The Date type is used to hold date and time values. This type is most useful when working with a database from which you might extract date-time values.

The String type is used to hold a series of text characters. Chapter 16 discusses the use of Strings in detail.

5.1.3 Types and Compiler Errors

When you create a program using VB.NET, you can specify that the type of all variables must be declared before they are used. It is generally considered to be good programming practice to do so. You require that variables must be typed by including the following line at the top of your source code file:

 Option Explicit On 

It is also a good idea to specify that VB.NET behave as a strongly typed language. This means that the compiler will verify that each declared type is the proper type for the object in question. In order to make VB.NET behave as a strongly typed language, you would also add the following line to the top of your source code:

 Option Strict On 

Thus, by implication , most well-designed VB.NET programs will begin with the following two lines: Option Explicit On Option Strict On

When VB.NET is strictly typed, the compiler will complain if you try to use a type improperly. This compiler check provides important assistance when you're developing code. The compiler complains in one of two ways: it issues a warning or it issues an error.

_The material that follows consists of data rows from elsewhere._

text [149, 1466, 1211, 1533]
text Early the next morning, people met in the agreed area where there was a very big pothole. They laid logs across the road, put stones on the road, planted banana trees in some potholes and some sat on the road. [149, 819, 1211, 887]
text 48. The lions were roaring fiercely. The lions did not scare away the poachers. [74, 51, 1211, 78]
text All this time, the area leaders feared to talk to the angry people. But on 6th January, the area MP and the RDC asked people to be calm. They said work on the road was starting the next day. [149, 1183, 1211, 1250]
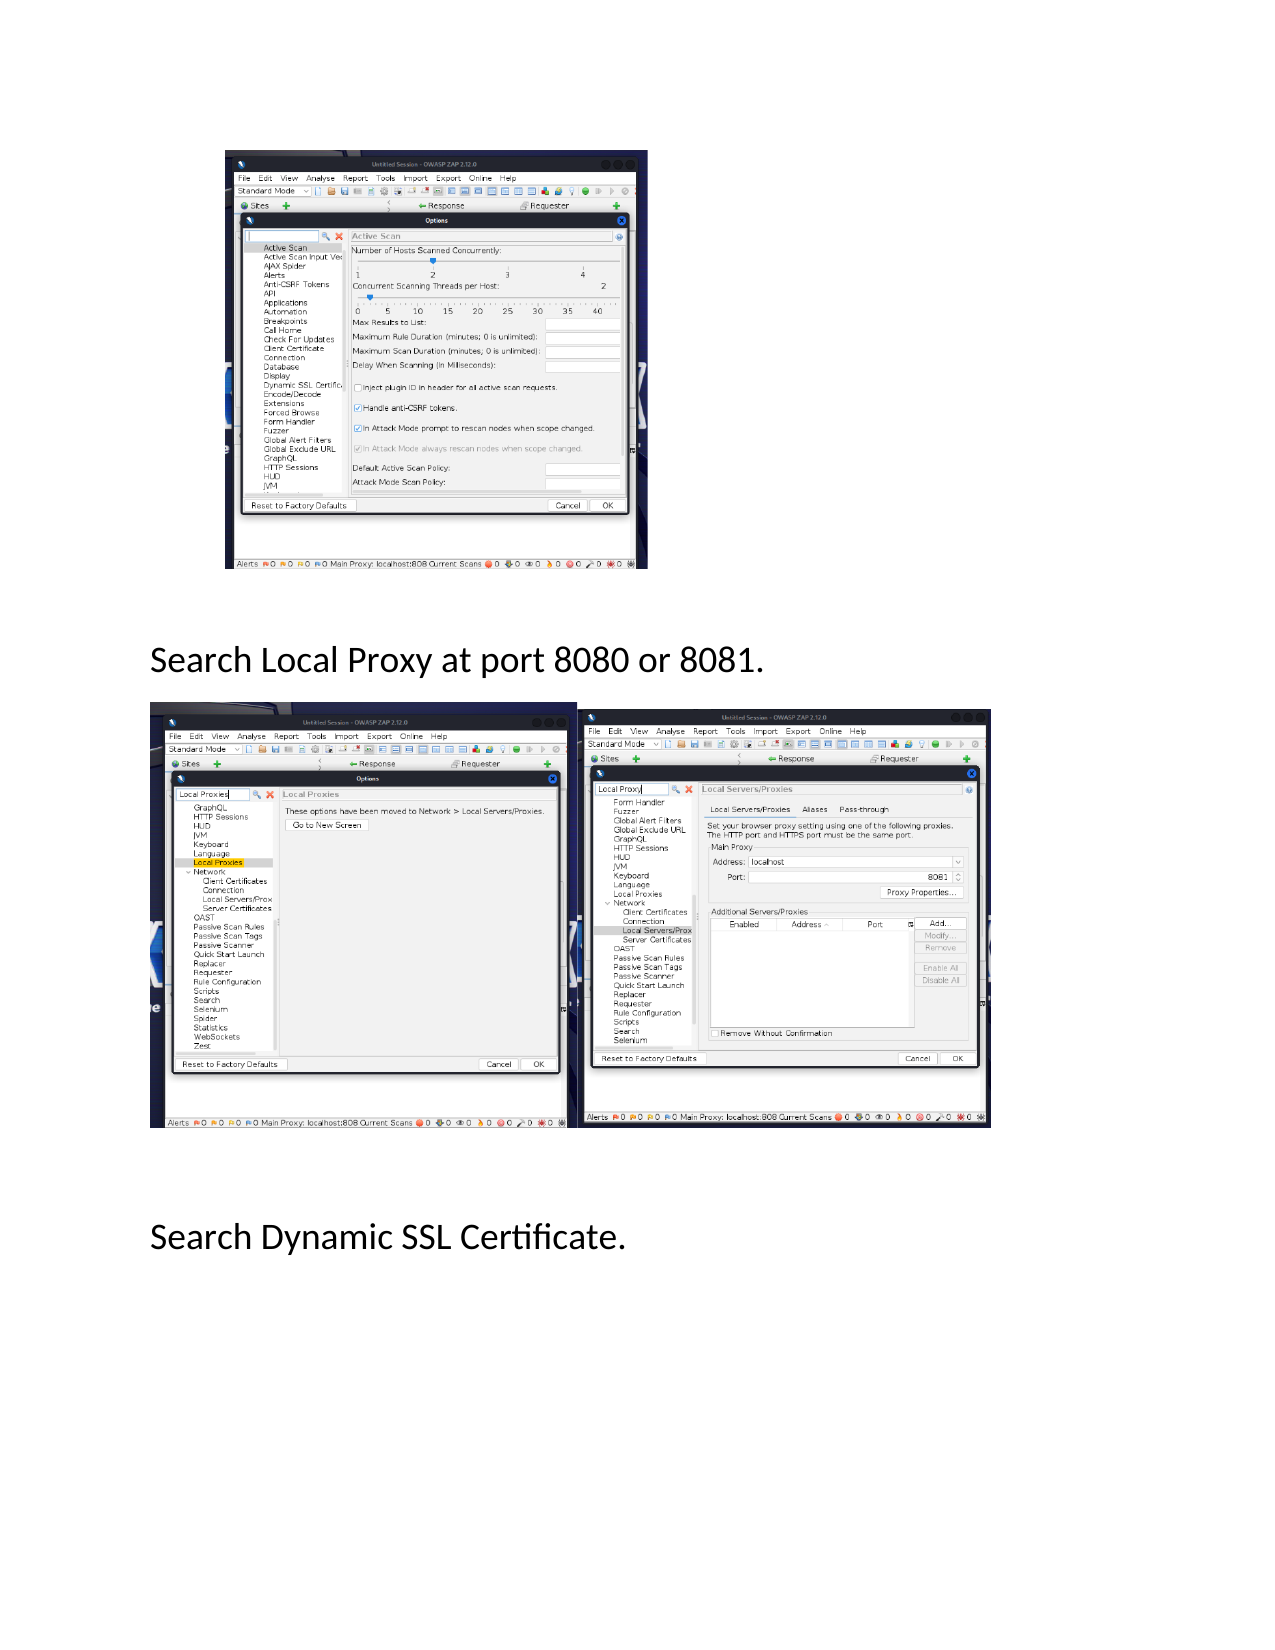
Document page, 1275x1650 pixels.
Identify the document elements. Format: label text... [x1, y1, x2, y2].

text Search Local Proxy at port 8080 or 8081. [150, 636, 1125, 682]
picture [225, 150, 648, 569]
picture [150, 702, 991, 1128]
text Search Dynamic SSL Certificate. [150, 1213, 1125, 1258]
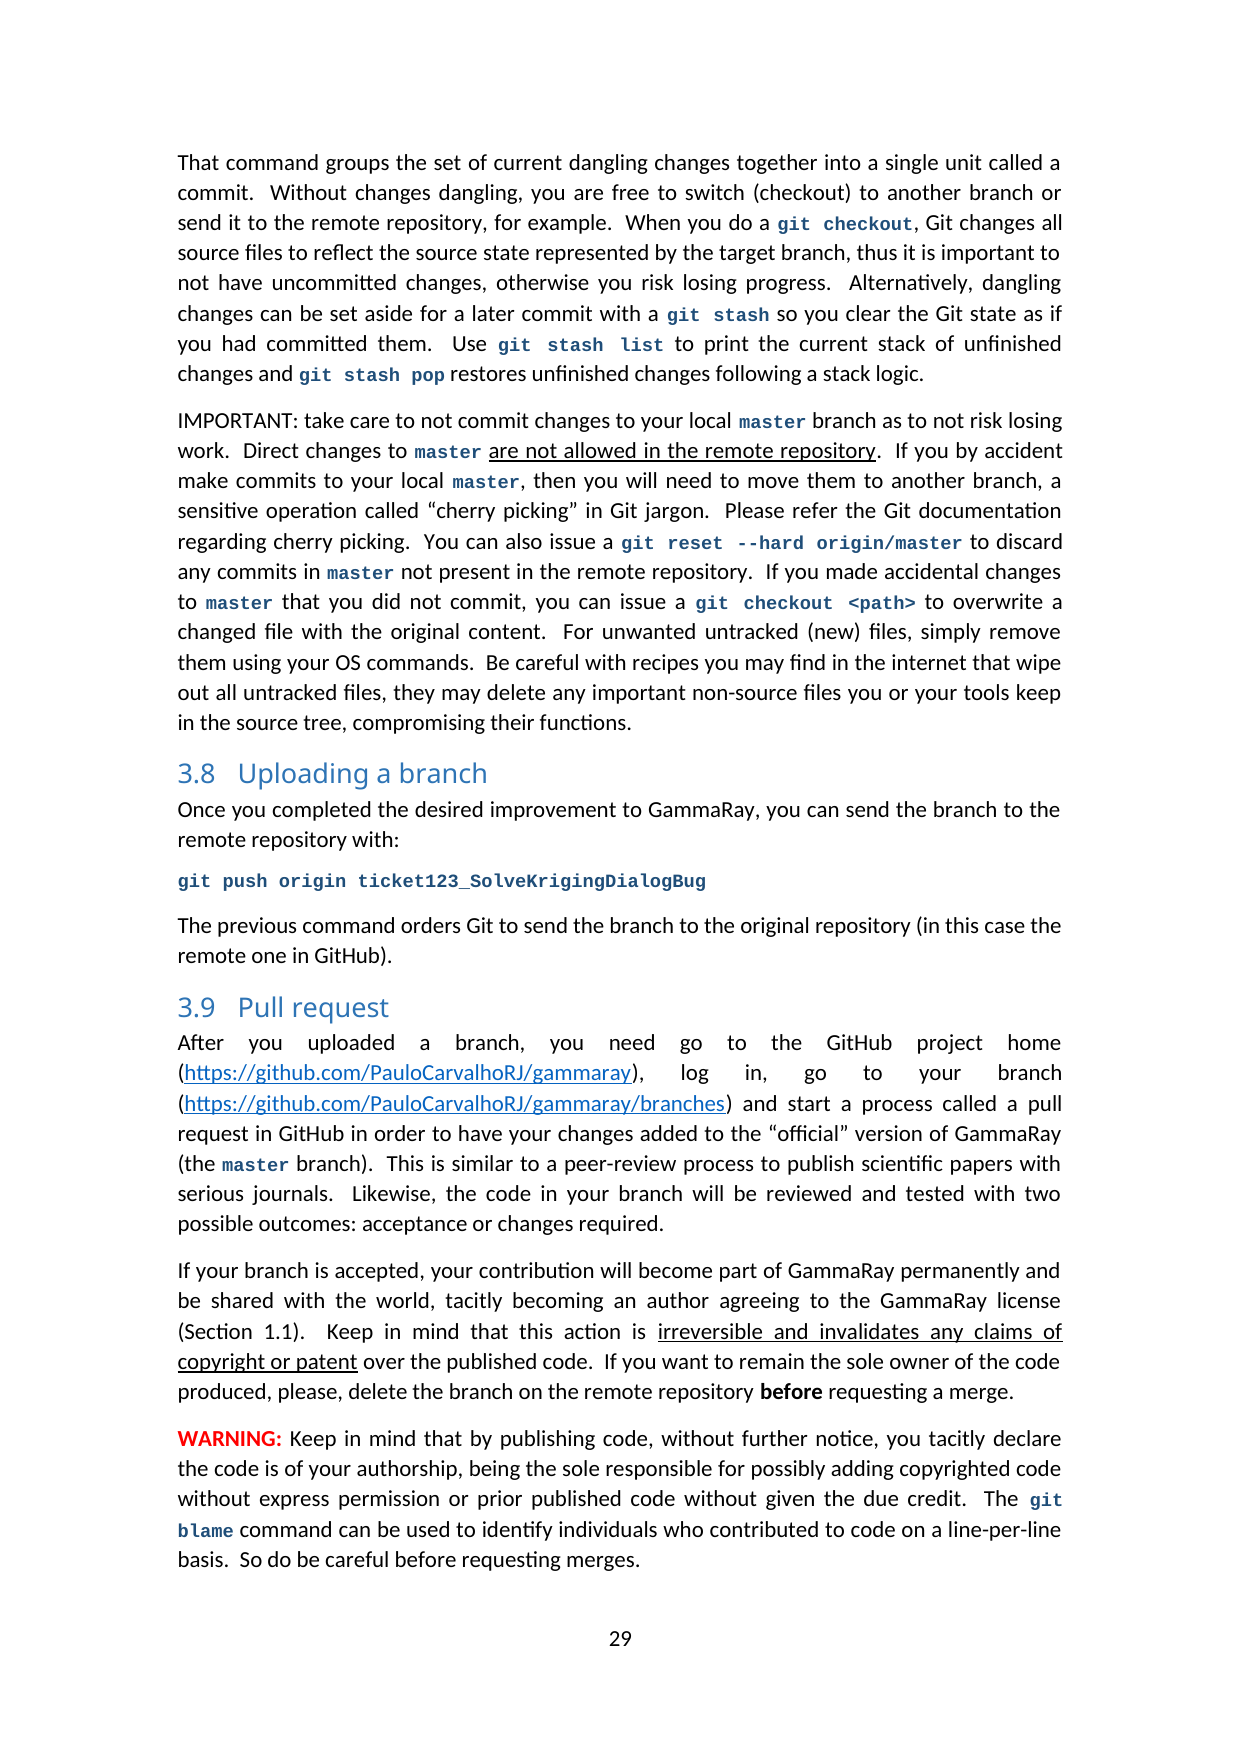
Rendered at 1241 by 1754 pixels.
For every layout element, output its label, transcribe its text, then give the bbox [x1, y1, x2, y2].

text git push origin ticket123_SolveKrigingDialogBug [177, 872, 1063, 893]
text After you uploaded a branch, you need go to the GitHub project home (https://github.com/PauloCarvalhoRJ/gammaray), log in, go to your branch (https://github.com/PauloCarvalhoRJ/gammaray/branches) and start a process called a pull request in GitHub in order to have your changes added to the “official” version of GammaRay (the master branch). This is similar to a peer-review process to publish scientific papers with serious journals. Likewise, the code in your branch will be reviewed and tested with two possible outcomes: acceptance or changes required. [177, 1028, 1063, 1237]
text The previous command orders Git to send the branch to the original repository (in this case the remote one in GitHub). [177, 911, 1063, 969]
subtitle Uploading a branch [177, 755, 1063, 792]
text Once you completed the desired improvement to GammaRay, you can send the branch to the remote repository with: [177, 795, 1063, 853]
subtitle Pull request [177, 988, 1063, 1025]
text That command groups the set of current dangling changes together into a single unit called a commit. Without changes dangling, you are free to switch (checkout) to another branch or send it to the remote repository, for example. When you do a git checkout, Git changes all source files to reflect the source state represented by the target branch, thus it is important to not have uncommitted changes, otherwise you risk losing progress. Alternatively, dangling changes can be set aside for a later commit with a git stash so you clear the Git state as if you had committed them. Use git stash list to print the current stack of unfinished changes and git stash pop restores unfinished changes following a stack logic. [177, 148, 1063, 387]
text If your branch is accepted, your contribution will become part of GammaRay permanently and be shared with the world, tacitly becoming an author agreeing to the GammaRay license (Section 1.1). Keep in mind that this action is irreversible and invalidates any claims of copyright or patent over the published code. If you want to remain the sole owner of the code produced, please, delete the branch on the remote repository before requesting a merge. [177, 1256, 1063, 1405]
text IMPORTANT: take care to not commit changes to your local master branch as to not risk losing work. Direct changes to master are not allowed in the remote repository. If you by accident make commits to your local master, then you will need to move them to another branch, a sensitive operation called “cherry picking” in Git jargon. Please refer the Git documentation regarding cherry picking. You can also issue a git reset --hard origin/master to discard any commits in master not present in the remote repository. If you made accidental changes to master that you did not commit, you can issue a git checkout <path> to overwrite a changed file with the original content. For unwanted untracked (new) files, simply remove them using your OS commands. Be careful with recipes you may find in the internet that wipe out all untracked files, they may delete any important non-source files you or your tools keep in the source tree, compromising their functions. [177, 406, 1063, 736]
text WARNING: Keep in mind that by publishing code, without further notice, you tacitly declare the code is of your authorship, being the sole responsible for possibly adding copyrighted code without express permission or prior published code without given the due credit. The git blame command can be used to identify individuals who contributed to code on a line-per-line basis. So do be careful before requesting merges. [177, 1424, 1063, 1573]
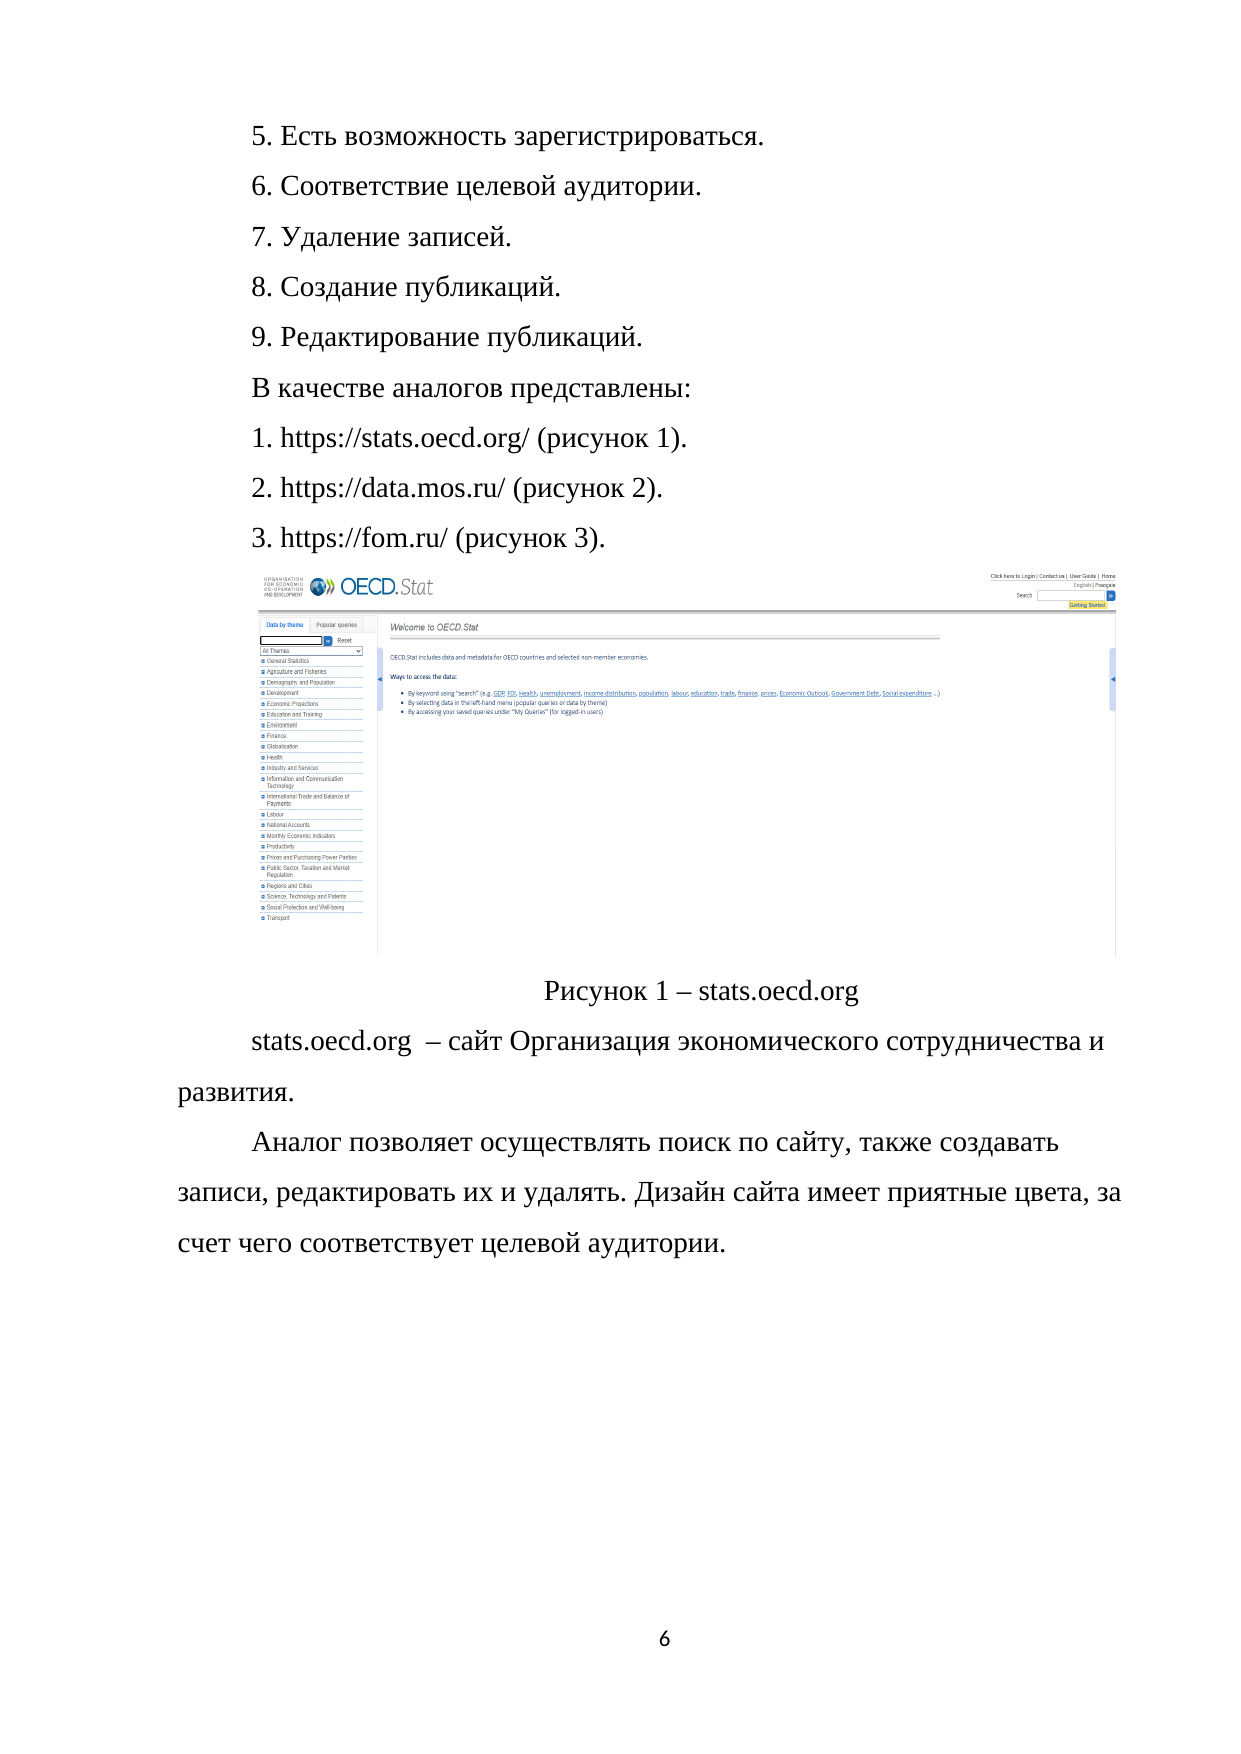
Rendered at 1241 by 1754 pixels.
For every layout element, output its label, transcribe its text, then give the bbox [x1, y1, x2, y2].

You are well advised to treat warnings as errors. That is, you ought to stop what you are doing and figure out why there is a warning and fix the problem. Never ignore a compiler warning.

Programmers talk about design time, compile time, and run time. Design time is when you are designing the program. Compile time is when you compile the program, and run time is (surprise!) when you run the program.

The earlier you unearth a bug, the better. It is better (and cheaper) to discover a bug in your logic at design time than later. Likewise, it is better (and cheaper) to find bugs in your program at compile time than at run time. Not only is it better; it is more reliable. A compile-time bug will fail every time you run the compiler, but a runtime bug can hide. Runtime bugs slip under a crack in your logic and lurk there (sometimes for months), biding their time, waiting to come out when it will be most expensive (or most embarrassing) to you.

It will be a constant theme of this book that you want the compiler to find bugs. The compiler is your friend. The more bugs the compiler finds, the fewer bugs your users will find. Using Option Strict On to make VB.NET strictly typed helps the compiler find bugs in your code. Here's how: suppose you tell the compiler that Milo is of type Dog. Sometime later you try to use Milo to display text. Oops, Dogs don't display text. Your compiler will stop with an error:

 Dog does not contain a definition for `showText' 

Very nice. Now you can figure out if you used the wrong object or you called the wrong method.

VS.NET actually finds the error even before the compiler does. When you try to add a method, IntelliSense pops up a list of valid methods to help you, as shown in Figure 5-1.

Figure 5-1. IntelliSense

When you try to add a method that does not exist, it won't be in the list. That is a pretty good clue that you are not using the object properly.